**The tasks:**
1. Can you return the part of the Greek gold projects announcement starting at "BUSINESS PLANS SUBMITTED" and ending at "sale of concentrates.", word for word?
2. What comes next in the Greek gold projects announcement? Write the following part, picking up after its last sentence.

**Selected extract:**
** START **

RNS Number:0103Y
European Goldfields Ltd
07 February 2006



For Immediate Release                                            7 February 2006

                          EUROPEAN GOLDFIELDS LIMITED

                BUSINESS PLANS SUBMITTED FOR GREEK GOLD PROJECTS

European Goldfields Limited (AIM: EGU / TSX: EGU) is pleased to announce that
its 65%-owned subsidiary Hellas Gold S.A. has submitted business plans to the
Greek State for its major gold and base metal projects in Northern Greece. This
submission represents a significant milestone in obtaining the permits for the
Skouries and Olympias projects.

The business plans focus on a phased approach to the development of the projects
with emphasis on achieving full production at the Skouries gold-copper porphyry
deposit as soon as possible, and the phasing of the Olympias
gold-lead-zinc-silver deposit. This approach minimises financial risk by the
phased injection of capital. The principal revenue stream in the early phases
will be through the sale of concentrates.

Commenting on the announcement, David Reading, Chief Executive Officer of
European Goldfields, said: "The Hellas Gold team has successfully delivered the
business plans on time to the Greek government for the major gold and base
metals projects of Skouries and Olympias. Having had significant input from both
Aktor, our Greek partner, and the local communities, the business plans focus on
implementing a modern and sustainable gold mining industry to the region. These
business plans represent a significant milestone in obtaining the permits for
Skouries and Olympias."

Skouries is planned as an 8 Mtpa operation with an open pit of at least 6 years,
followed by underground mining which will produce some 750,000t of copper and
3.6M oz of gold over a 20 year mine life. Feasibility work continues in order to
optimise the open pit depth and finalise the underground mine design. The start
of production is planned for 2008.

Production from the Olympias deposit is expected to commence in 2008 with the
sale of concentrates in the early stages. Three phases are planned with
production in the first two years of 250,000 tpa ramping up to 400,000 tpa in
Phase 2 and finally 900,000 tpa in Phase 3. This allows the staged development
of a new decline and construction of a gold plant which will be completed for
the final phase. In addition to underground reserves, Olympias benefits from
existing surface stockpiles of concentrates (270,000 tonnes grading +20 g/t
gold) which Hellas Gold intends to sell as soon as possible to generate early
cash flow.

** END **

**Given information:**
** START **

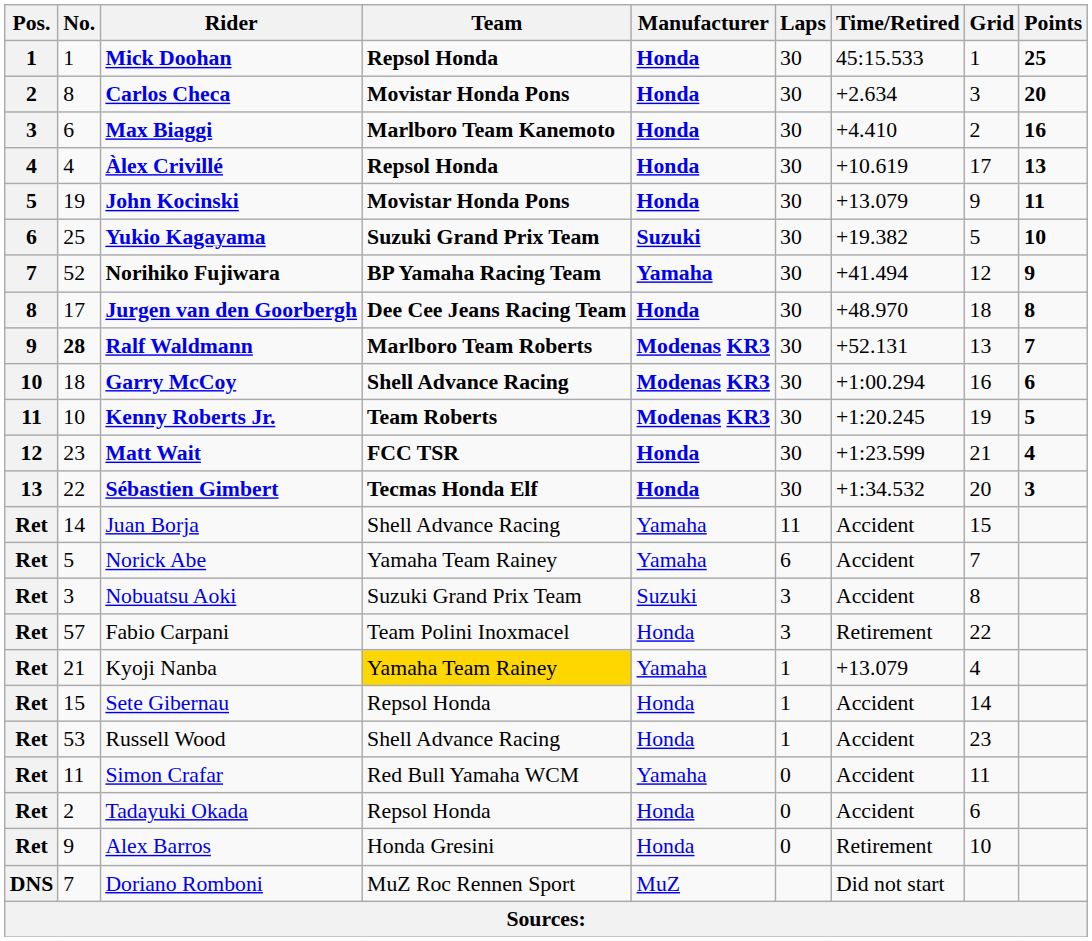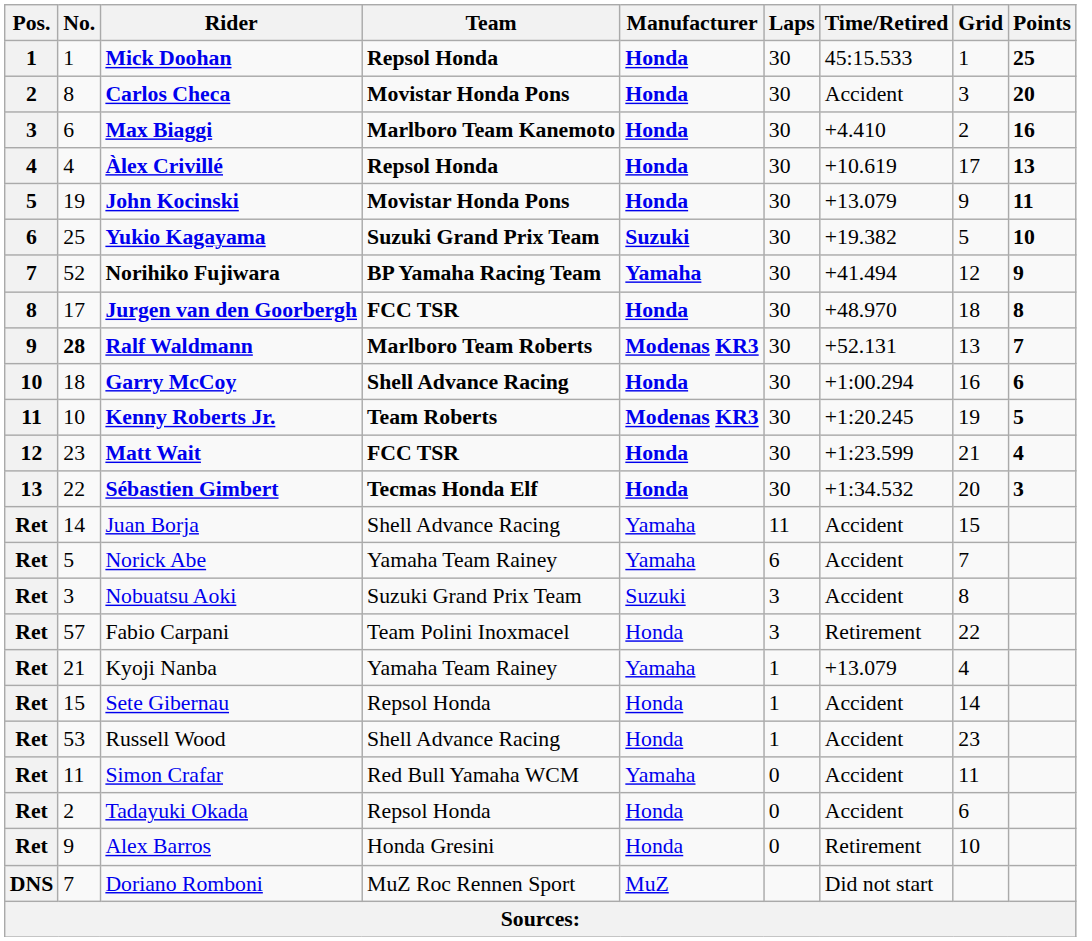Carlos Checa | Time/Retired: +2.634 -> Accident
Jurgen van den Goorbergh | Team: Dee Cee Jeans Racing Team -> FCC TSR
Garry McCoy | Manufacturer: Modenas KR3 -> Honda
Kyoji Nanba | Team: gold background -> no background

** END **

**Task-by-task results:**
1.
BUSINESS PLANS SUBMITTED FOR GREEK GOLD PROJECTS

European Goldfields Limited (AIM: EGU / TSX: EGU) is pleased to announce that
its 65%-owned subsidiary Hellas Gold S.A. has submitted business plans to the
Greek State for its major gold and base metal projects in Northern Greece. This
submission represents a significant milestone in obtaining the permits for the
Skouries and Olympias projects.

The business plans focus on a phased approach to the development of the projects
with emphasis on achieving full production at the Skouries gold-copper porphyry
deposit as soon as possible, and the phasing of the Olympias
gold-lead-zinc-silver deposit. This approach minimises financial risk by the
phased injection of capital. The principal revenue stream in the early phases
will be through the sale of concentrates.

2.
Mining operations at Stratoni recommenced in October 2005, producing lead/silver
and zinc concentrates. The continuing exploitation at Stratoni features ramping
up of throughput over the next four years to an annual production of 400,000
tonnes. Favourable off-take agreements have been secured for the sale of
concentrates until 2008.

Exploration in 2006 will concentrate on expanding the Stratoni reserves through
focussed drilling between the two known deposits and around the peripheries of
the existing reserves. Additional exploration for further major Olympias and
Skouries style deposits within Hellas Gold's highly prospective licence areas
will commence upon receipt of the gold permits, focusing on known targets
outside inhabited areas.

The business plans have been prepared based on extensive research by European
Goldfields, Hellas Gold and several internationally renowned consultants
including Outokumpu, Aker Kvaerner Engineering Services, SRK, Golder Associates,
Hazen Research, SGS Lakefield Research, Brook Hunt and CRU.

                                    SKOURIES

The Skouries deposit is a typical gold-copper porphyry deposit which forms a
near vertical pipe and is located 35 km by road from the Stratoni port in
Northern Greece. Skouries is located on a high plateau with no habitation in the
immediate vicinity.

The total measured and indicated resource at Skouries is 191.2 Mt grading 0.82 g
/t gold and 0.55% copper. The probable reserve currently stands at 130 Mt
grading 0.9 g/t gold and 0.6% copper. However, European Goldfields plans to
publish increased reserves in the first half of 2006 reflecting a deeper open
pit, more efficient underground mining and improved long term metal price
forecasts.

SRK have re-evaluated the Skouries deposit and shown that favourable economics
can be obtained by operating a medium depth open pit followed by underground
mining at an annual production rate of 8 Mtpa.

The mining at Skouries is phased with the open pit mined at full rate for the
first six years and the underground mining development starting in the fourth
year of operation. A continuous feed of 8 Mtpa to the mill is ensured by the use
of stockpiled open pit ore. The current model uses a 300m deep pit followed by
an underground operation, which the SRK study shows to give the best economic
return. However, a deeper pit is being investigated to facilitate the phasing of
capital and also the phased use and rehabilitation of tailings and waste
disposal areas.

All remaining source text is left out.